Soon, I found myself returning to old favorites. The chaos and angst of “Helter Skelter” matched my restlessness throughout the long summer. Mixed with the breeziness of “Savoy Truffle,” the cooing of McCartney’s “Mother Nature’s Son” softened the pang of the death counts rising, the news of sick friends, and passed relatives. I spent hours totaling days listening to Joni Mitchell’s “Blue;” I thought about the album so much that I ended up writing multiple college essays on it. The steadfastness of songs known, sung, and enjoyed before when one’s milieu wasn’t Zoom squares provided the hope needed to continue. I return to these on the days when I wake up in disbelief with the situation we find ourselves in.
This is not to say that the pandemic did not create an immense library of beautiful, poignant music that expressed what now feels like. Bahamas’ “Sad Hunk” encapsulates what it means to be forced into a virtual existence without alternatives; although mostly produced before the pandemic, the clairvoyant “Fetch The Boltcutters” by Fiona Apple provides the ample prompting for the ubiquitous reflection all this time has given us; Moses Sumney’s “græ” is unapologetically eccentric, a necessary form of novelty that can be enjoyed indoors. This independent music evades music label interests and the pursuit of attracting a growing fanbase, leaving room for interpretation and space for each listener to personally connect.

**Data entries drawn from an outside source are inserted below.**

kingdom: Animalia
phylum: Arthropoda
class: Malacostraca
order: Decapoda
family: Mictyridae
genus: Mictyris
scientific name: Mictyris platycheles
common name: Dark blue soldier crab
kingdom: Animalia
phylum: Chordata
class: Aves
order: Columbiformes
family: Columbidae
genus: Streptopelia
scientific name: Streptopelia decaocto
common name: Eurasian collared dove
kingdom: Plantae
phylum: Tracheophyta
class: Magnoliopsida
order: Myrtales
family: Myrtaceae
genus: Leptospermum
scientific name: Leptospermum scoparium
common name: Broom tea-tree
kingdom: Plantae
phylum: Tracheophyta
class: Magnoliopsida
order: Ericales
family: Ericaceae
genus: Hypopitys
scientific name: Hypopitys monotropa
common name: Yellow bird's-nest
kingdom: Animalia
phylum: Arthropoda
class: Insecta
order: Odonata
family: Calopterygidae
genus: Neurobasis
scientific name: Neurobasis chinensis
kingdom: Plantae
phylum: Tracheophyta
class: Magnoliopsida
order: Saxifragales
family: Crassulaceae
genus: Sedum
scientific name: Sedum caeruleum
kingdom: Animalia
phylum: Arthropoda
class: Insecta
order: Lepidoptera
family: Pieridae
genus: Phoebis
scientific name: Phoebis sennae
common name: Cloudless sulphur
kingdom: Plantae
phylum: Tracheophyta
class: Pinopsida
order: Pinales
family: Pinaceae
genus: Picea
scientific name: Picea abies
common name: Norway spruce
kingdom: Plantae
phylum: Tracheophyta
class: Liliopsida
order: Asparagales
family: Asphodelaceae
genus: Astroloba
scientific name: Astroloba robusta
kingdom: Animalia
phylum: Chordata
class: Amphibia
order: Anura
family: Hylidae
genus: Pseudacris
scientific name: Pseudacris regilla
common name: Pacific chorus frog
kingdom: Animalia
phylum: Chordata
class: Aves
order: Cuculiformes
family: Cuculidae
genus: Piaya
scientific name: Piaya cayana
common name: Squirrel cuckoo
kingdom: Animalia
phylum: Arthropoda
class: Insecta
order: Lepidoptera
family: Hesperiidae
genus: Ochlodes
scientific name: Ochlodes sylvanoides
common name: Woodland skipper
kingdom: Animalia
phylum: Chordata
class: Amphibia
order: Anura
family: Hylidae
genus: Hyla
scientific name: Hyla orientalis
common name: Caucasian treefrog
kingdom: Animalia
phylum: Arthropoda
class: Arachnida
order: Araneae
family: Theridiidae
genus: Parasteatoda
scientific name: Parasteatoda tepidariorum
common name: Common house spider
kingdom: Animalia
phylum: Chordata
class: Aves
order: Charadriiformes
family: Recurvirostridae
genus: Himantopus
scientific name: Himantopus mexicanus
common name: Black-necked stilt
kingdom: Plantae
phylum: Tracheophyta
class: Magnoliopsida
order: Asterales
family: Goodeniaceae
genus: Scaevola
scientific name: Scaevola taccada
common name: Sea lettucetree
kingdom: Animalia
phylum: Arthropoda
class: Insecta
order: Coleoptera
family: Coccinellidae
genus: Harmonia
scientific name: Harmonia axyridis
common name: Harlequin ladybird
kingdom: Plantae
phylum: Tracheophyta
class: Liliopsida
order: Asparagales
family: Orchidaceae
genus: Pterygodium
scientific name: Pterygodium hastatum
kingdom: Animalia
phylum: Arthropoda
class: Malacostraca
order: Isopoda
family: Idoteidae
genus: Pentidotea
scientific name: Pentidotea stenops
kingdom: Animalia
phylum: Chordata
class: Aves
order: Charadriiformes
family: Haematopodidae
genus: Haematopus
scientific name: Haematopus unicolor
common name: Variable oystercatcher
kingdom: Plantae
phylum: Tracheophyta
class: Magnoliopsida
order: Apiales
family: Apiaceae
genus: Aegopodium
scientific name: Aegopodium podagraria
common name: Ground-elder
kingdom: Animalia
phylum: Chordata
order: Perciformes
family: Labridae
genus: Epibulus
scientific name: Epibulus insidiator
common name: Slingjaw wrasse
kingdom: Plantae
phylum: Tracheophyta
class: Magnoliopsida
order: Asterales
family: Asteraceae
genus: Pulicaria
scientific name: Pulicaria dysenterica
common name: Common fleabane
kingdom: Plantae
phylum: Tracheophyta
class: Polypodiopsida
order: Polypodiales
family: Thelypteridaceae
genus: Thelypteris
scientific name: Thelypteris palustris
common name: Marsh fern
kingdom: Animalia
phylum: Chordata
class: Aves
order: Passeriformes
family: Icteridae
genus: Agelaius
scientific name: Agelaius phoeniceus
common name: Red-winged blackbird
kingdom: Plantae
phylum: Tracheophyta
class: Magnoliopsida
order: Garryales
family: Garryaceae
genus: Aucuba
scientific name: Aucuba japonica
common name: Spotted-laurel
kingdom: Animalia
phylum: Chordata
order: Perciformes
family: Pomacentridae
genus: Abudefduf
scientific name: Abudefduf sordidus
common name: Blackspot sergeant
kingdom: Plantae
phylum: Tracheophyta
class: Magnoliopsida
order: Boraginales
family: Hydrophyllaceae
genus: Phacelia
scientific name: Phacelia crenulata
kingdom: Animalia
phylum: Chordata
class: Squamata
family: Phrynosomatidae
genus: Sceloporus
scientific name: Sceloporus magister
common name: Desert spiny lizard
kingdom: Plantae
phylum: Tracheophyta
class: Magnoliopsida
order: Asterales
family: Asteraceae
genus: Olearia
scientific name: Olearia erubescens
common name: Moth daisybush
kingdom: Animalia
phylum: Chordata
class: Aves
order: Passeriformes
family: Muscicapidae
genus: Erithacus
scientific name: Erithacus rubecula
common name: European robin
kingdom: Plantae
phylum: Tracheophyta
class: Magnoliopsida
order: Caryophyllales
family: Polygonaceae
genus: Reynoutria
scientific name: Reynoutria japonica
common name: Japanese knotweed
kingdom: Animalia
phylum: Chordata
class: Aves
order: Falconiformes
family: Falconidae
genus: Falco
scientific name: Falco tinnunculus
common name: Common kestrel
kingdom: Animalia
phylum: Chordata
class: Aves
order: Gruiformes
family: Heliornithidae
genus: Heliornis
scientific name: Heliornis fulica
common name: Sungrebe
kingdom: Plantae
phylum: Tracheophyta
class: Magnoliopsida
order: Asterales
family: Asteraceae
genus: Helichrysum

Pop music simply cannot meet this moment in the way we need it to. The sanguine everything’s-coming-up-roses mentality that most pop music encourages is not fit for a pandemic and isolation. Likewise, a feckless, Swiftian attempt at an indie album dashed with unsophisticated, acoustic melodies and undercurrents of bedroom pop – a pop album in disguise, really – is not an apt reflection of this novel experience and the fear that novelty creates. Swift brings nothing new to the table; she simply introduces her audience to This music of a time before, a time far removed from our current reality, promotes unhealthy escapism, a response that is perhaps reflective of the doubt and flippancy of the United States’ early COVID-19 response or a sign of potential for a reckless future as precautions are eased with widespread vaccinations. We need truth and reality to get through this crisis, and what we listen to matters in our efforts to push ourselves forward.